Press release: Julius Upmeier zu Belzen is winner of the Falling Walls Lab Adlershof competition. The master’s student at the BIH Digital Health Center impressed the jury with his work on biomedical AI

“Breaking the Wall of…” is the challenge that the Falling Walls Lab has posed to young scientists and entrepreneurs in about 100 cities around the world. The aim is to promote exceptional ideas and to connect promising scientists and entrepreneurs from all fields on a global level. Participants get the opportunity to present their research work, business model, or innovative ideas to peers and a high-caliber jury in a three-minute pitch. The winners of the local Falling Walls Lab competitions will travel to the Lab Finale in Berlin and can attend the Falling Walls Conference.

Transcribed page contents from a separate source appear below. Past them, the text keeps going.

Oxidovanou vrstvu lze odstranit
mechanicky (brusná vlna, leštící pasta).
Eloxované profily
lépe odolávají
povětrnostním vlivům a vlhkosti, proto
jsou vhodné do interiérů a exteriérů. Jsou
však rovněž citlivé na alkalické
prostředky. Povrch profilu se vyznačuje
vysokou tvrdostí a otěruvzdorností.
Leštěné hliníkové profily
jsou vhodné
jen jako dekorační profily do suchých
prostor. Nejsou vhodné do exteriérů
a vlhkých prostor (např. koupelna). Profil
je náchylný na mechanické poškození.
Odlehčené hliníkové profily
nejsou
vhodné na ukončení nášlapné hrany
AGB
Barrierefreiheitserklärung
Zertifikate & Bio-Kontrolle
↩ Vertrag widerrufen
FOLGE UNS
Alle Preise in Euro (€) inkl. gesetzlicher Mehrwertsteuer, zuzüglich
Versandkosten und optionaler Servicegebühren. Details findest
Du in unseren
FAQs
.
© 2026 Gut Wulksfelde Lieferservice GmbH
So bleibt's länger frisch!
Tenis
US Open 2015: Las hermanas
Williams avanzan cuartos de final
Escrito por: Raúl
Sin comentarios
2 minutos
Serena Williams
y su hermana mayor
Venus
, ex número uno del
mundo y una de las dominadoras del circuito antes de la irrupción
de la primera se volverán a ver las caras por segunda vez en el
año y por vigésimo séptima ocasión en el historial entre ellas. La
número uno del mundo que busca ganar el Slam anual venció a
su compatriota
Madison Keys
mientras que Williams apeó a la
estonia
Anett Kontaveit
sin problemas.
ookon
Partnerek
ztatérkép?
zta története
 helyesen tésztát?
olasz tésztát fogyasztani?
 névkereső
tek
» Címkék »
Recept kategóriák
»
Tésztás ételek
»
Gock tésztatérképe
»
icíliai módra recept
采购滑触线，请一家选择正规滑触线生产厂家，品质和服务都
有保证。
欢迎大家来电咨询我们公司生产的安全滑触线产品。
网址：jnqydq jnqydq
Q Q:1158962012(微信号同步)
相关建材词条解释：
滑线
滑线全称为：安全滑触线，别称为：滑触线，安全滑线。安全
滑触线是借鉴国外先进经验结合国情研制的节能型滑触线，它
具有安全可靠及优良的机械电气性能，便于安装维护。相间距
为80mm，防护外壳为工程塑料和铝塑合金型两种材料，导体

Julius Upmeier zu Belzen impressed the Falling Walls Lab Adlershof’s jury members with his presentation on “Breaking the Wall of Black Boxes in Biomedical AI.” In his project, artificial intelligence helps to predict the functions of proteins. “Unfortunately, the rules that the AI uses to make its predictions usually remain a mystery, causing the artificial intelligence to be a black box,” explains Julius Upmeier zu Belzen. “But we discovered a trick to unravel the AI’s secrets.” His team at the Berlin Institute of Health (BIH) and at Heidelberg University employs a method known as sensitivity analysis, with which the young scientists can figuratively look over the shoulder of the AI as it does its work (see also: https://www.bihealth.org/en/notices/press-release-what-artificial-intelligence-can-teach-us-about-proteins/). “This is quite fortunate, because the computer’s precise knowledge about proteins is highly valuable for the research and development of new agents,” says Professor Roland Eils, founding director of the BIH Digital Health Center and mentor of Julius Upmeier zu Belzen.

Julius Upmeier zu Belzen edged out 13 other presenters, who on September 27 showcased their forward-looking ideas in three-minute pitches. Second place went to Dr. Anna Katharina Pikos from Leibniz University Hannover, with “Breaking the Wall of Gender Gaps,” and third to Benjamin Herzog from the Berlin biotech start-up Solaga, with “Breaking the Wall of Sustainable Air Cleaning.”

By taking first place, Julius Upmeier zu Belzen will now go up against some 100 other Lab winners from around the world in the Falling Walls Lab Finale, which will be held in Berlin on November 8. In addition, he can participate in the Falling Walls Conference on November 9. “That is a really great prize,” says the young biologist in anticipation of the event. Julius Upmeier zu Belzen will also be presenting his work on November 7 at the Future Medicine Conference, which is organized by the BIH and the Tagesspiegel (http://bit.ly/futuremed19).

The north German regional competition was once again hosted by the Federal Institute for Materials Research and Testing (BAM) and the Joint Initiative of Non-University Research Institutes Adlershof (IGAFA) on behalf of the Falling Walls Foundation. With some 30 presenters, Falling Walls Lab Adlershof was also in 2019 the most successful Lab competition in Germany.